* ACTIVITY
Reproduce the line that holds "Charleneliu.host" together with all the lines after it up to the end of the entries.

★ ★ ★ ★ ★

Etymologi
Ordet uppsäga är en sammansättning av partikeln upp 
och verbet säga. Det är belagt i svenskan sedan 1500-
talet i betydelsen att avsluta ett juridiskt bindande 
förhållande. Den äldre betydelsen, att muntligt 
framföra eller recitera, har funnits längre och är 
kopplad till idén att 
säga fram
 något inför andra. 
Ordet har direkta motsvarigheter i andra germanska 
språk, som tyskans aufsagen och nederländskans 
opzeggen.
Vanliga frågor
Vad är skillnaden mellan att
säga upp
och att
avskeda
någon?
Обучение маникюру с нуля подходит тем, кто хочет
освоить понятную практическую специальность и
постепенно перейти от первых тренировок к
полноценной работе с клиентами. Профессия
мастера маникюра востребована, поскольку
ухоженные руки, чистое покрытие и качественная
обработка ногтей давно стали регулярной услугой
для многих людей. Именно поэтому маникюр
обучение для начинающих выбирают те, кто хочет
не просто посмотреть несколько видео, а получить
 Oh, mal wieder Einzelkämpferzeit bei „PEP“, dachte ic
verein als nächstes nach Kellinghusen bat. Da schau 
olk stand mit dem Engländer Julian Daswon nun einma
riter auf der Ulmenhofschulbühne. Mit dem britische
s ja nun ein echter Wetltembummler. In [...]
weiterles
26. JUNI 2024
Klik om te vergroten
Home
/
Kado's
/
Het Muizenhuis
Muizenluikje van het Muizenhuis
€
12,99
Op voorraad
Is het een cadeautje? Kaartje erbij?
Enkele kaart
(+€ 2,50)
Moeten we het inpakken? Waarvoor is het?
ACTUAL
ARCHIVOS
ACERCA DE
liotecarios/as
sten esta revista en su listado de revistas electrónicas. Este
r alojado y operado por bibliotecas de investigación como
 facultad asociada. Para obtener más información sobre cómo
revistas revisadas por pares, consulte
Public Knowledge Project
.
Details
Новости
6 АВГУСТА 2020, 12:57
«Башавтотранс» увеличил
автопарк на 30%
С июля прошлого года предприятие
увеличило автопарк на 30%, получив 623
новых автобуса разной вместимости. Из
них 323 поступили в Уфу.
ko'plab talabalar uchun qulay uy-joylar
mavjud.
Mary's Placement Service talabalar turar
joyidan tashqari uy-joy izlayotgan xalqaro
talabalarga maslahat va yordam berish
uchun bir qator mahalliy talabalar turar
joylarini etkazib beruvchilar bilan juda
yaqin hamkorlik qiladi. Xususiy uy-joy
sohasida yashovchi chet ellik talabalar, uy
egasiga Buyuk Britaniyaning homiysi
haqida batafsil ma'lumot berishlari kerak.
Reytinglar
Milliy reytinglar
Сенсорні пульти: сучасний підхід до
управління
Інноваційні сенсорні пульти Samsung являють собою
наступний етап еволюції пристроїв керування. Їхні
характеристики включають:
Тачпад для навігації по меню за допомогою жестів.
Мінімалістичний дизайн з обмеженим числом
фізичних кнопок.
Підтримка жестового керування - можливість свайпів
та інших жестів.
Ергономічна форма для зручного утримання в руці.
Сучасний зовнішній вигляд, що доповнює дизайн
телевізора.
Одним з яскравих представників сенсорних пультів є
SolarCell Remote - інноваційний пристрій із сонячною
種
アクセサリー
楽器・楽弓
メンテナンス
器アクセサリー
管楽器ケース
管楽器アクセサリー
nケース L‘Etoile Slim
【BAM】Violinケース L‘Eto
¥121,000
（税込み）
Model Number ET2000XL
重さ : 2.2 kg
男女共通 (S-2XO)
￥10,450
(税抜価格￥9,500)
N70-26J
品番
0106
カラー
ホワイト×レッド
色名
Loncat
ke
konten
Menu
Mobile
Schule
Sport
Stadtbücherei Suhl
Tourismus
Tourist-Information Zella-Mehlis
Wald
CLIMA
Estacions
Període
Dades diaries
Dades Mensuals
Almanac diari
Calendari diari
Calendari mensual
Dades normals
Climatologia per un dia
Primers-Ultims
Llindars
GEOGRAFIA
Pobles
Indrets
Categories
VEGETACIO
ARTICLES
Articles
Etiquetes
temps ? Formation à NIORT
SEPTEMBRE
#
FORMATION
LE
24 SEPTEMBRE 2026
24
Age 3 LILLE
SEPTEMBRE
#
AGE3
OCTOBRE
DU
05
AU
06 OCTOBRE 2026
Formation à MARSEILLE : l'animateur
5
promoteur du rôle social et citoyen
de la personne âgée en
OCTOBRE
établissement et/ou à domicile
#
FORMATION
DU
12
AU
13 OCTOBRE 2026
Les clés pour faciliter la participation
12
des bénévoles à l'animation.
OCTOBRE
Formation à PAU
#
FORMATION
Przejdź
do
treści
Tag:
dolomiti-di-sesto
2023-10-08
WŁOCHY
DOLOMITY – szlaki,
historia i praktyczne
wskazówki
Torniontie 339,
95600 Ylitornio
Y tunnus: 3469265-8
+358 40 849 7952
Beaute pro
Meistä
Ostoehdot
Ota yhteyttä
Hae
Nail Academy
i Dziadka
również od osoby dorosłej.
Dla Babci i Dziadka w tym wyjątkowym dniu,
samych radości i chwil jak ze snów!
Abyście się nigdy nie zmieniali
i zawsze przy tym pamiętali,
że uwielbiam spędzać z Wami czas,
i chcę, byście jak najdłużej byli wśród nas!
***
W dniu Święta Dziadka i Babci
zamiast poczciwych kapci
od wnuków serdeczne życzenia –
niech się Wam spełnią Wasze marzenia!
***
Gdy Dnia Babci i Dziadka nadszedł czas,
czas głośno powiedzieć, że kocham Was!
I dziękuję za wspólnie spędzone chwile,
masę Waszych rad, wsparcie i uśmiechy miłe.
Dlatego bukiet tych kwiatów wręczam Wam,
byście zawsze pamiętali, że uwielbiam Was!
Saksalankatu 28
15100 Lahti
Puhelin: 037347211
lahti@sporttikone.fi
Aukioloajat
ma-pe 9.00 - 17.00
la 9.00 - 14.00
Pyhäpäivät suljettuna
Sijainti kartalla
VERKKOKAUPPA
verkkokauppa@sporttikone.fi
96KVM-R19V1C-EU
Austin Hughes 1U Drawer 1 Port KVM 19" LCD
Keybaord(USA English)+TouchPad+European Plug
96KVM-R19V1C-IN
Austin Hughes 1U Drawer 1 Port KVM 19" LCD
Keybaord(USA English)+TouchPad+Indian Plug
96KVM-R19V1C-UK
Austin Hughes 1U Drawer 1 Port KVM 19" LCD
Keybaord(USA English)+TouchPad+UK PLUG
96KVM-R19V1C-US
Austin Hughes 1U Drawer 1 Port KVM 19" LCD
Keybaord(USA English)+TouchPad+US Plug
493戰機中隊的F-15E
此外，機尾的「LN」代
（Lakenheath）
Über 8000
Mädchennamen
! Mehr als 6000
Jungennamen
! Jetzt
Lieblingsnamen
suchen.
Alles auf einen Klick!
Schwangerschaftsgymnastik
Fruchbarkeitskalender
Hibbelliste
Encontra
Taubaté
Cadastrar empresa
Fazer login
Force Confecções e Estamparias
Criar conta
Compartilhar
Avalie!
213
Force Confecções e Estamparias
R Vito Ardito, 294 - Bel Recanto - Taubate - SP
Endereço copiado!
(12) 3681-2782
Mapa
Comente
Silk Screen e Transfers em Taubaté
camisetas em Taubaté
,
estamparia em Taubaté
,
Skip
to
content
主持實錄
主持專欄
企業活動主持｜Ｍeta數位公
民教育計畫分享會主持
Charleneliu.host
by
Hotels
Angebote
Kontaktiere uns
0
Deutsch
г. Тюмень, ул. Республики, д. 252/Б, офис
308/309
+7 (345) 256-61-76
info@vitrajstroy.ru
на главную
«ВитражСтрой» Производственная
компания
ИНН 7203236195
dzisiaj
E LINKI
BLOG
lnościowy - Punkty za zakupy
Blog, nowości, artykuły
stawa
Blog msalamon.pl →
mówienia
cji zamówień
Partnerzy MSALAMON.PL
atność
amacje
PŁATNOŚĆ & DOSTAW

★ ★ ★ ★ ★

* ANSWER SECTION
Charleneliu.host
by
Hotels
Angebote
Kontaktiere uns
0
Deutsch
г. Тюмень, ул. Республики, д. 252/Б, офис
308/309
+7 (345) 256-61-76
info@vitrajstroy.ru
на главную
«ВитражСтрой» Производственная
компания
ИНН 7203236195
dzisiaj
E LINKI
BLOG
lnościowy - Punkty za zakupy
Blog, nowości, artykuły
stawa
Blog msalamon.pl →
mówienia
cji zamówień
Partnerzy MSALAMON.PL
atność
amacje
PŁATNOŚĆ & DOSTAW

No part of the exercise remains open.